- [GIVEN INSTRUCTION]
Reproduce the passage from the court ruling word for word, starting with "Still aggrieved, the" and going on through "of forfeiture of the Appellant’s landed property in Abuja.".

- [DOCUMENT TEXT]
## START

In its judgment, the Court of Appeal affirmed the decisions of the GCM as confirmed by the Army Council and ordered the forfeiture of the Appellant’s landed property in Abuja.

Still aggrieved, the Appellant appealed to the Supreme Court. Unfortunately, while his appeal was pending he passed away.

Subsequently, his wife and his son as administrators of his estate brought an application before the Supreme Court craving an order of the Apex Court substituting them for the Appellant. The scope of the application was limited to prosecuting ground 9 of the Notice of Appeal which complained against the order of forfeiture of the Appellant’s landed property in Abuja.

The Respondents objected to the said application. The primary ground of their objection was that the appeal did not survive the deceased; hence the Applicants cannot inherit/substitute into the said criminal appeal. The Respondents’ position was that there was no basis for the said application under Nigerian law.

ARGUMENTS OF THE APPLICANTS

The Applicants conceded that Nigerian law does not contemplate an application of this nature as our laws do not specify what would happen in the event of the death of an accused person while his appeal is pending.

Notwithstanding the above, the Applicants urged the Supreme Court to grant their application based on the principle of law that provides that ‘’where there is a wrong there must be a remedy’’. This is summed up in the Latin maxim ‘ubi jus ibi remedium’’
The Applicants argued that the order of the Court of Appeal wherein the Court ordered the forfeiture of the Appellant’s landed property in Abuja has inflicted injury on the estate of the deceased Appellant which has adversely affected the Applicants.

The property in issue was valued as at 2005 at N83, 100, 000.00 (Eighty Three Million One Hundred Thousand Naira). The Applicants’ position was that forfeiture of the said property as against the use of same to realise the sum of N33, 500, 000.00 (Thirty Three Million, Five Hundred Thousand Naira) from the deceased to the Respondents, deprived his estate (which they are beneficiary of), the benefit of the value of the property less the said sum of N33, 500, 000.00 (Thirty Three Million, Five Hundred Thousand Naira) only due to the Respondents upon the deceased conviction.

The Applicants further argued that even though there is no express provision for the continuation of a criminal appeal upon the Appellant’s death under our laws, considering the facts and circumstances of the case, the Supreme Court has the power to allow the Applicants continue the appeal within the limited scope identified in the application in other to remedy the injury inflicted on the estate of the deceased Appellant.

## END

- [DATA BLOCK]

## START

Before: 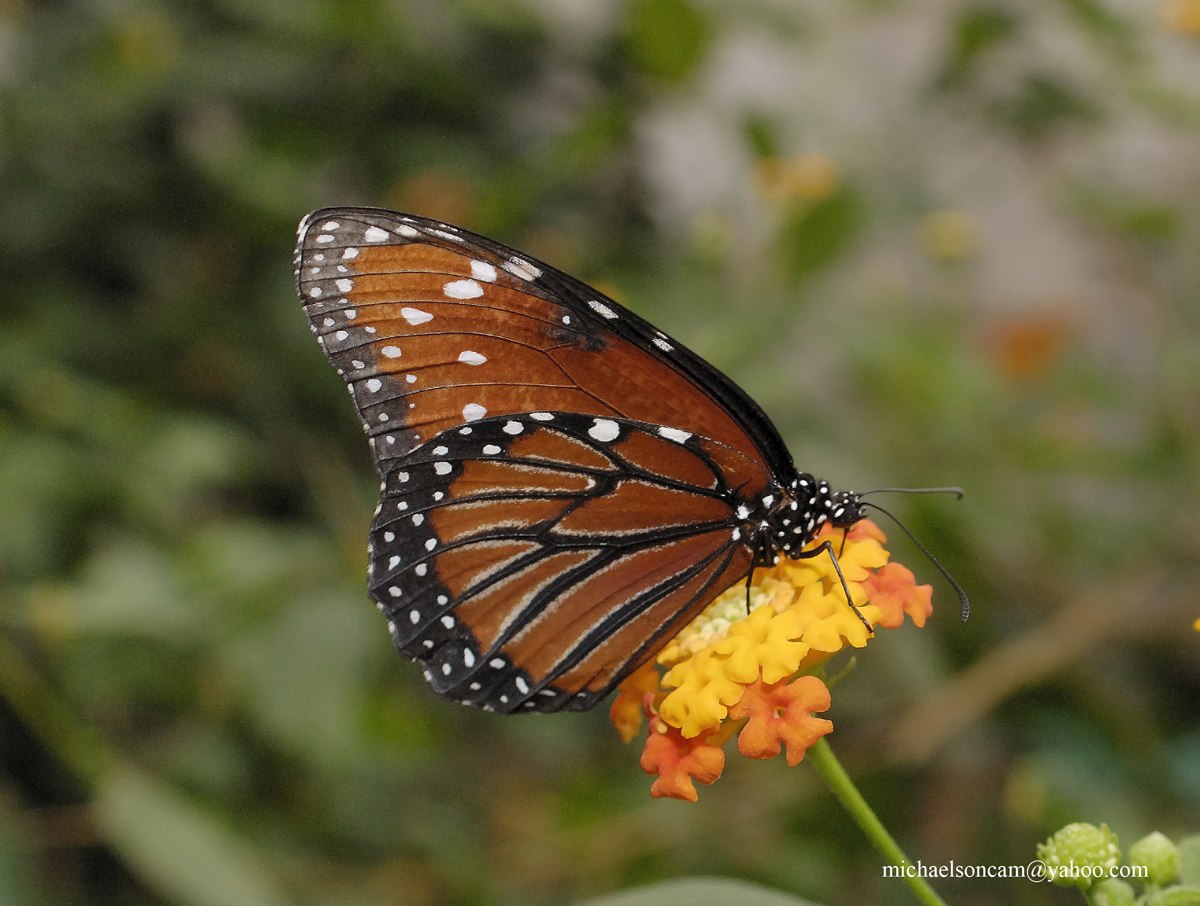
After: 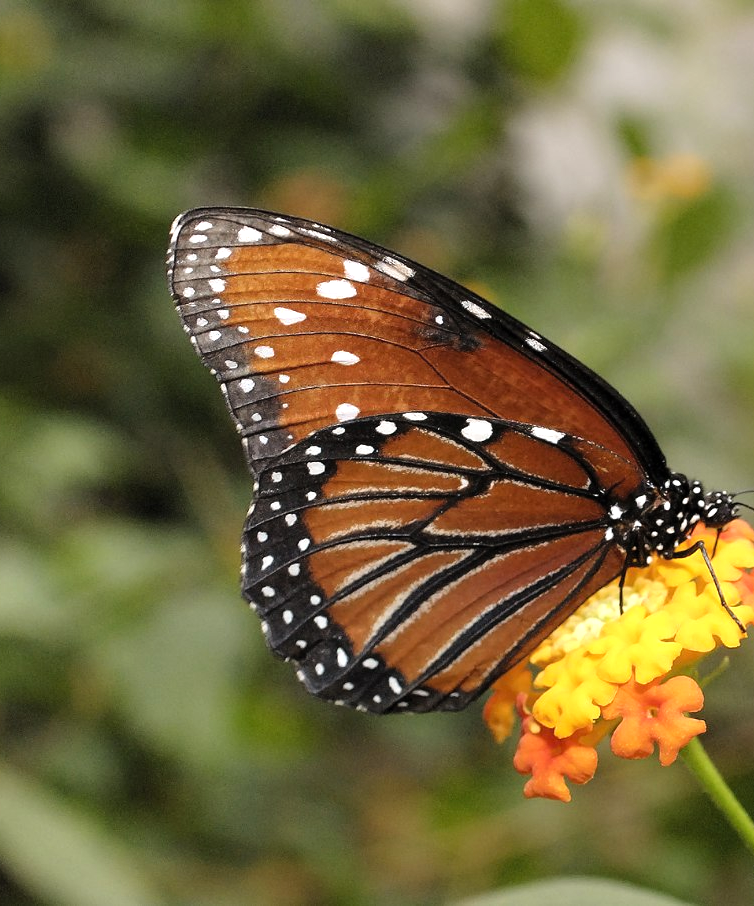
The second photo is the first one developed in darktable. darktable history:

## END

- [SOLUTION]
Still aggrieved, the Appellant appealed to the Supreme Court. Unfortunately, while his appeal was pending he passed away.

Subsequently, his wife and his son as administrators of his estate brought an application before the Supreme Court craving an order of the Apex Court substituting them for the Appellant. The scope of the application was limited to prosecuting ground 9 of the Notice of Appeal which complained against the order of forfeiture of the Appellant’s landed property in Abuja.